Every other chapter assumes the client already knows the recipient’s user_id. It doesn’t — the user only knows phone numbers. So before any messaging works, the app has to translate “the 200 phone numbers in my address book” into “the subset of those who are on WhatsApp, and their internal user IDs.” That’s contact sync.
Architecture
flowchart TD
Client(["Client"])
Dir["User Directory
(Fargate)"]
Store[("Directory Store
(DynamoDB)
PK phone_hash
attr user_id")]
Client -->|"① POST hashed numbers"| Dir
Dir -->|"② batch lookup"| Store
Dir -->|"③ return user_ids
for matches"| Client
The flow
On install, and periodically afterwards (once a day is plenty), the client:
- Reads phone numbers from the OS address book.
- Hashes each one — SHA-256 over the E.164-normalised number.
- Batches them into a single request to the User Directory service.
The directory does a batched read against the Directory Store keyed by phone_hash. Numbers with a row come back as (phone_hash, user_id) pairs; numbers without a row are simply absent from the response. The client merges the result into a local cache keyed by raw phone number, so tapping “Alice” in the contact list resolves to her user_id instantly with no network round trip on the send path.
Why hash, and what it actually protects
Hashing isn’t real anonymisation — phone numbers come from a small, enumerable space (a few billion globally), so a server willing to spend the compute can reverse any hash by trying every number. What hashing does buy:
- Bystanders are protected. Hashes of numbers that don’t belong to any account are opaque to the server — it can’t easily tell whose number they are. People who’ve never installed the app don’t get their phone numbers harvested just because they’re in someone else’s contacts. With raw uploads, the server would learn every number in every address book it sees.

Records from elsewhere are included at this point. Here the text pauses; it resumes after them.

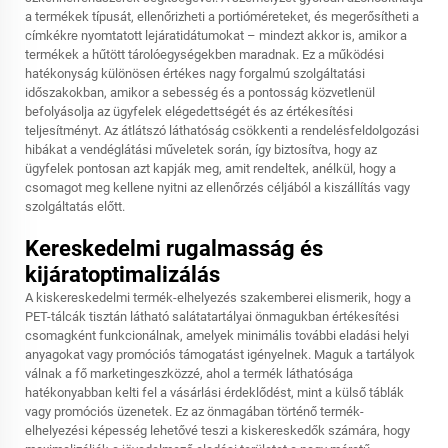
a termékek típusát, ellenőrizheti a portióméreteket, és megerősítheti a
címkékre nyomtatott lejáratidátumokat – mindezt akkor is, amikor a
termékek a hűtött tárolóegységekben maradnak. Ez a működési
hatékonyság különösen értékes nagy forgalmú szolgáltatási
időszakokban, amikor a sebesség és a pontosság közvetlenül
befolyásolja az ügyfelek elégedettségét és az értékesítési
teljesítményt. Az átlátszó láthatóság csökkenti a rendelésfeldolgozási
hibákat a vendéglátási műveletek során, így biztosítva, hogy az
ügyfelek pontosan azt kapják meg, amit rendeltek, anélkül, hogy a
csomagot meg kellene nyitni az ellenőrzés céljából a kiszállítás vagy
szolgáltatás előtt.
Kereskedelmi rugalmasság és
kijáratoptimalizálás
A kiskereskedelmi termék-elhelyezés szakemberei elismerik, hogy a
PET-tálcák tisztán látható salátatartályai önmagukban értékesítési
csomagként funkcionálnak, amelyek minimális további eladási helyi
anyagokat vagy promóciós támogatást igényelnek. Maguk a tartályok
válnak a fő marketingeszközzé, ahol a termék láthatósága
hatékonyabban kelti fel a vásárlási érdeklődést, mint a külső táblák
vagy promóciós üzenetek. Ez az önmagában történő termék-
elhelyezési képesség lehetővé teszi a kiskereskedők számára, hogy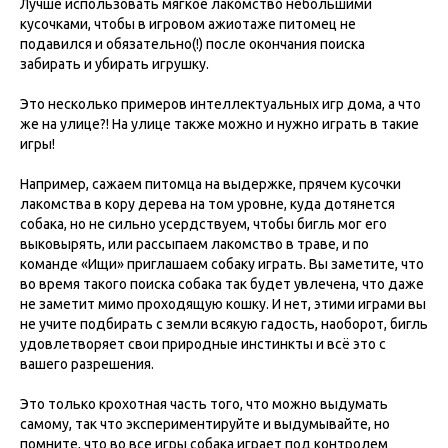
Лучше использовать мягкое лакомство небольшими
кусочками, чтобы в игровом ажиотаже питомец не
подавился и обязательно(!) после окончания поиска
забирать и убирать игрушку.
Это несколько примеров интеллектуальных игр дома, а что
же на улице?! На улице также можно и нужно играть в такие
игры!
Например, сажаем питомца на выдержке, прячем кусочки
лакомства в кору дерева на том уровне, куда дотянется
собака, но не сильно усердствуем, чтобы бигль мог его
выковырять, или рассыпаем лакомство в траве, и по
команде «Ищи» приглашаем собаку играть. Вы заметите, что
во время такого поиска собака так будет увлечена, что даже
не заметит мимо проходящую кошку. И нет, этими играми вы
не учите подбирать с земли всякую гадость, наоборот, бигль
удовлетворяет свои природные инстинкты и всё это с
вашего разрешения.
Это только крохотная часть того, что можно выдумать
самому, так что экспериментируйте и выдумывайте, но
помните, что во все игры собака играет под контролем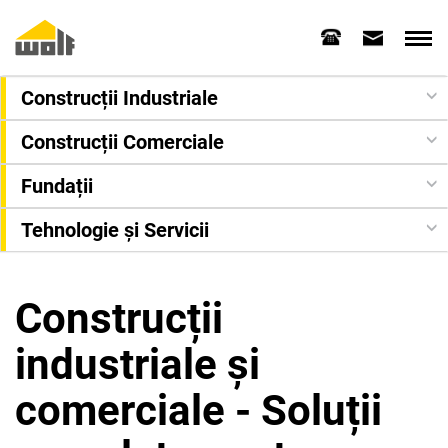
Construcții Industriale
Construcții Comerciale
Fundații
Tehnologie și Servicii
Construcții
industriale și
comerciale - Soluții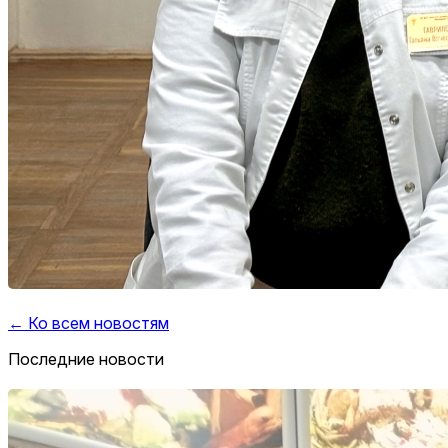
← Ко всем новостям
Последние новости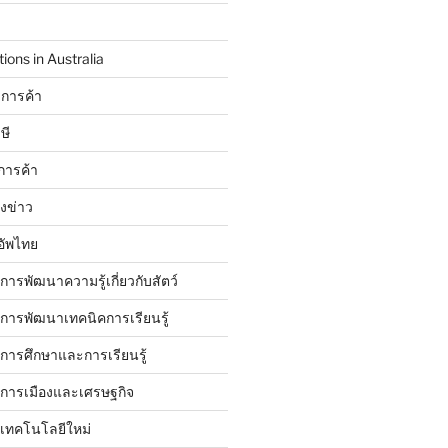
ions in Australia
การค้า
ษี
การค้า
ังข่าว
อัพไทย
บการพัฒนาความรู้เกี่ยวกับสัตว์
บการพัฒนาเทคนิคการเรียนรู้
บการศึกษาและการเรียนรู้
ับการเมืองและเศรษฐกิจ
บเทคโนโลยีใหม่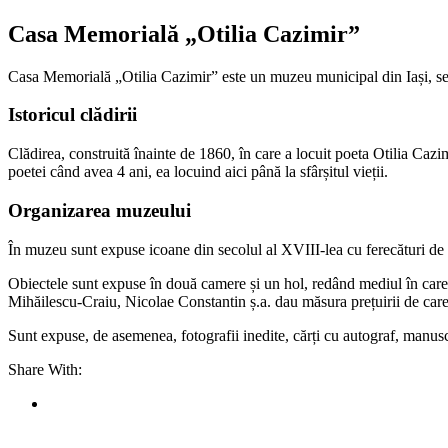
Casa Memorială „Otilia Cazimir”
Casa Memorială „Otilia Cazimir” este un muzeu municipal din Iași, secț
Istoricul clădirii
Clădirea, construită înainte de 1860, în care a locuit poeta Otilia Caz
poetei când avea 4 ani, ea locuind aici până la sfârșitul vieții.
Organizarea muzeului
În muzeu sunt expuse icoane din secolul al XVIII-lea cu ferecături de ar
Obiectele sunt expuse în două camere și un hol, redând mediul în care a 
Mihăilescu-Craiu, Nicolae Constantin ș.a. dau măsura prețuirii de care s
Sunt expuse, de asemenea, fotografii inedite, cărți cu autograf, manusc
Share With: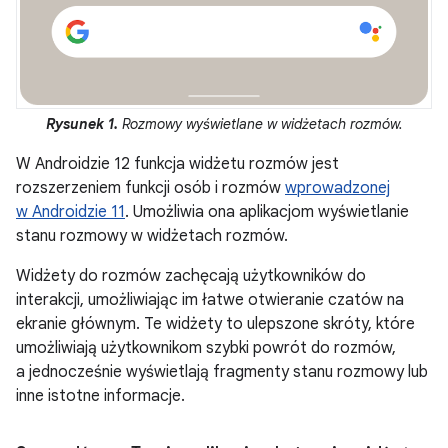
Rysunek 1.
Rozmowy wyświetlane w widżetach rozmów.
W Androidzie 12 funkcja widżetu rozmów jest
rozszerzeniem funkcji osób i rozmów
wprowadzonej
w Androidzie 11
. Umożliwia ona aplikacjom wyświetlanie
stanu rozmowy w widżetach rozmów.
Widżety do rozmów zachęcają użytkowników do
interakcji, umożliwiając im łatwe otwieranie czatów na
ekranie głównym. Te widżety to ulepszone skróty, które
umożliwiają użytkownikom szybki powrót do rozmów,
a jednocześnie wyświetlają fragmenty stanu rozmowy lub
inne istotne informacje.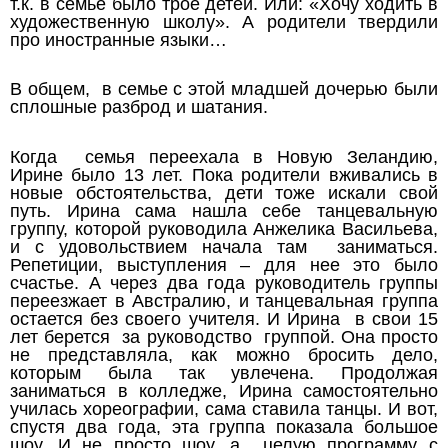
т.к. в семье было трое детей. Или: «Хочу ходить в
художественную школу». А родители твердили
про иностранные языки…
В общем, в семье с этой младшей дочерью были
сплошные разброд и шатания.
Когда семья переехала в Новую Зеландию,
Ирине было 13 лет. Пока родители вживались в
новые обстоятельства, дети тоже искали свой
путь. Ирина сама нашла себе танцевальную
группу,
которой руководила Анжелика Васильева,
и с удовольствием начала там заниматься.
Репетиции, выступления – для нее это было
счастье. А через два года руководитель группы
переезжает в Австралию, и танцевальная группа
остается без своего учителя. И Ирина в свои 15
лет берется за руководство группой. Она просто
не представляла, как можно бросить дело,
которым была так увлечена. Продолжая
заниматься в колледже, Ирина самостоятельно
училась хореографии, сама ставила танцы. И вот,
спустя два года, эта группа показала
большое
шоу. И не просто шоу, а целую программу с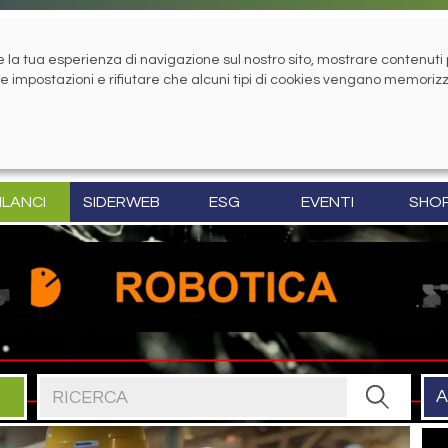
la tua esperienza di navigazione sul nostro sito, mostrare contenuti pe
tue impostazioni e rifiutare che alcuni tipi di cookies vengano memoriz
ILANCI
SIDERWEB
ESG
EVENTI
SHO
Cerca nel sito
A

- No plaintext address book on disk. A leaked database dump doesn’t immediately give attackers a human-readable list of who knows whom.
The privacy posture is “minimum needed to do the matching,” not “uncrackable.”
Storage
DynamoDB, partition key phone_hash, single attribute user_id. The access pattern is point-lookup by hash and that’s it — no scans, no range reads, no secondary indexes needed. A new user being added means one row insert at signup; a user deleting their account means one row delete. Read volume is the dominant cost: every install and every periodic refresh fires a batch read containing hundreds of items.
A relational database buys nothing here. There are no joins, no transactions, no secondary access patterns — just a billions-of-rows hash table where every read is WHERE phone_hash = ?. To handle the scale, a relational engine would need manual sharding by phone_hash, which is exactly what DynamoDB does for you. Pick the database whose shape matches the workload.
The directory service is stateless and runs on Fargate — it’s just a fan-out over a batched key-value lookup with a thin layer of rate limiting per user.
What this enables
With the cache populated, the rest of the system can treat the recipient’s user_id as known. Chapter 4 (sending) drops that user_id straight into the SEND frame; chapter 9 (groups) lets users build a group by picking from the same cached contacts. None of the messaging chapters need to talk to the directory on the hot path.